Globalization, along with cultural diversity, and racial justice at home call for the knowledge and comparative methods of the humanities. These methods are essential to sustaining multicultural and multilingual societies, to dismantling structural racism, and to cultivating a strong democratic culture.
The Department of Art will host Iman Djouini b. Algiers, an artist and educator who works primarily in Print Media, Placemaking, and Typography. Algiers explores gender and postcolonial spatial relations through research-based practice. She is also the director of Social Print Lab, a print media civic design studio between Baltimore City and Los Angeles.
Filmmaker and director of Nickel Boys, RaMell Ross, will join Mireille Miller-Young (Feminist Studies, UCSB) for a post-screening discussion of Nickel Boys. The story takes place in Tallahassee in 1962 as Ellwood and Turner navigate life at Nickel Academy, a racially segregated labor camp posing as a reform school for children. The film offers a powerful reflection, as it’s shot and told in a first-person point of view.
Kseniia Bolshakova, an Indigenous activist and writer, will visit as part of the new lecture series, “Children’s Literature, Cultural Preservation, and Language Revitalization,” for a talk on her book The Frost Also Melts.
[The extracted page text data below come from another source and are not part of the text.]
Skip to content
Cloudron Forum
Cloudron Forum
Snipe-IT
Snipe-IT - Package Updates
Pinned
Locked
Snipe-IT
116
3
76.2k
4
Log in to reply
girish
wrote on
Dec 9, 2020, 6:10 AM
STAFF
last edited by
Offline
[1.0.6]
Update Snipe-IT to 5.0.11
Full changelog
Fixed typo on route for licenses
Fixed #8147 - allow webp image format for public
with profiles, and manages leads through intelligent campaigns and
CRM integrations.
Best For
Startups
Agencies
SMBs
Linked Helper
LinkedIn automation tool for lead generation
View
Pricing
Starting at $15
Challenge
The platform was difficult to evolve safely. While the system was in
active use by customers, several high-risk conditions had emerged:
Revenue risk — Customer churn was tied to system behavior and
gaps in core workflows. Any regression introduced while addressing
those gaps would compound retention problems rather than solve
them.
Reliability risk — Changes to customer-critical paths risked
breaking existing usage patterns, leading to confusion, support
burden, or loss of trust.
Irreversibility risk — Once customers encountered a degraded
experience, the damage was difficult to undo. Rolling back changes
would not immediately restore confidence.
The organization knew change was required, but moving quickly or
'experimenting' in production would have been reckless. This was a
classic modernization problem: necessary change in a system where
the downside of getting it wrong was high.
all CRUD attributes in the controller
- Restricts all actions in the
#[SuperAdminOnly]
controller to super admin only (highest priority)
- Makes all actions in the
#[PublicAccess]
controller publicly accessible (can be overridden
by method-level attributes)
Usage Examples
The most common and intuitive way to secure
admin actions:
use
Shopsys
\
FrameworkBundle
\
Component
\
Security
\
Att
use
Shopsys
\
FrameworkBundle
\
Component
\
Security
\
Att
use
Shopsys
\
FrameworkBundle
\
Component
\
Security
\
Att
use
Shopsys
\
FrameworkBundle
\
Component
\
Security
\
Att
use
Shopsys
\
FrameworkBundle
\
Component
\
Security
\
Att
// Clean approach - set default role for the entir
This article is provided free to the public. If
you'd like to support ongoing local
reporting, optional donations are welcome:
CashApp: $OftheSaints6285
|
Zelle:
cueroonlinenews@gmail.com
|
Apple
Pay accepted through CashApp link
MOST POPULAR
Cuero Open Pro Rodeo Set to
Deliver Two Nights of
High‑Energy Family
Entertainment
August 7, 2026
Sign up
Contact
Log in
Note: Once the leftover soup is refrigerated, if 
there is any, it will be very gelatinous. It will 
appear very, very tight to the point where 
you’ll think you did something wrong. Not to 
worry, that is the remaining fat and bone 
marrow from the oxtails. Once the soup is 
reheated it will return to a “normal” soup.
The novel explores the fate of Arctic Indigenous nomads through the personal story of a child raised in a traditional reindeer-herding family in the tundra.
The Center of Black Studies Research will host an open house exploring current opportunities within the program. The event will include a screening of Banished, the second featured film of the documentary series, which gives a deeper insight into African American history.
Join POOCH curator Meg Linton for a behind-the-scenes look at how Keith Puccineli’s sketchbooks informed the most recent exhibition. Puccineli, also known as Pooch, was a longtime Santa Barabra graphic designer and fine artist. Linton will share pages of the sketchbooks not seen before, offering insights into Keaith’s working process.